The 3 Most Important Questions To Ask About Your Company Culture
Culture remains one of those organizational beasts that everyone wants to talk about, but relatively few people actually know how to affect. Because culture is made up of individual and collective ways of thinking and doing, it is highly complex. Asking the right questions early can set you on the path to dealing with that complexity.
In order to get to a good picture of your culture (where you are and where you’re going), try asking these 3 important questions:
How does our lived culture compare to our desired culture?
First, acknowledge that your desired culture is only a wish unless you are living it out. Next, get real about what is really happening in the day-to-day lives of the people in your organization. Is the declaration “we are transparent” really true if the boss has exclusive meetings with the executive team about important decisions? If we say “we are highly collaborative” but most problem solving happens alone or in silos, then are we collaborative…really?
Once you’ve made peace with the inevitable discrepancy between those two things, start figuring out what the culture is that you want. Against what markers will you measure your success? Get lots of input on that. Then figure out how day to day behaviours compare. Baseline data is important — and getting it from lots of angles is critical.

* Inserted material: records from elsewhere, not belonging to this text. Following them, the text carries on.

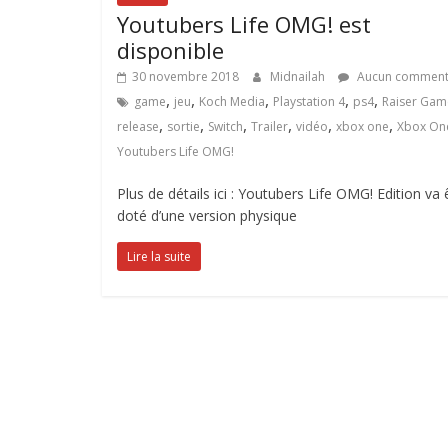
Youtubers Life OMG! est
disponible
30 novembre 2018
Midnailah
Aucun comment
,
,
,
,
,
game
jeu
Koch Media
Playstation 4
ps4
Raiser Gam
,
,
,
,
,
,
release
sortie
Switch
Trailer
vidéo
xbox one
Xbox On
Youtubers Life OMG!
Plus de détails ici : Youtubers Life OMG! Edition va 
doté d’une version physique
Lire la suite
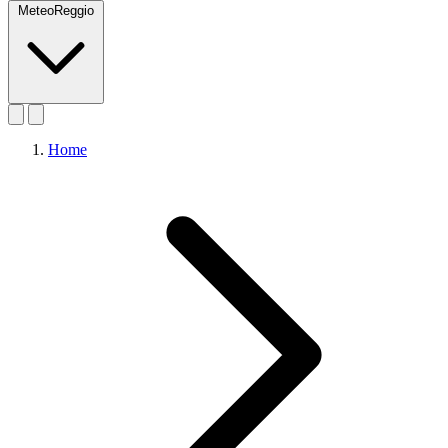
MeteoReggio
Home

What about our culture is going to hold us in the past and what will help us shape our future?
Cultural attributes are either propelling you forward to the future or holding you back in the present and past. Now that the rate of change in the world is accelerating so rapidly, our present and future are becoming blurred. The time for some companies to be innovative and some to choose not to be is gone.
When I began my work intervening in company cultures and sparking organizational change the big push in culture mapping was focused on knowing what your culture was like — period. There was no assumption that companies needed to be one way or the other. New literature on our changing expectations in an evolving future of work is making a clear case for the need for innovation-ready cultures everywhere. It’s time to get specific about where you’re going, and how your culture might be getting in your way.
What cultural attributes can we leverage in our journey toward our desired culture?
No one is starting from zero on the path to a more desirable company culture. It’s often the connections between cultural elements that offer leverage for change. For example, your current culture might be highly disciplined. Is there a way to leverage that discipline toward the adoption of new practices? How does discipline express itself in your company? Could you build a daily practice of a new behaviour.
Remembering that culture is complex can help you build a reasonable plan for desirable change. You can’t tackle the whole thing at once, but you can focus on cultural elements that are closely tied and thus influence each other. When you’re changing behaviour and culture it’s not the 1 thing that makes a difference, it’s the 1000 things.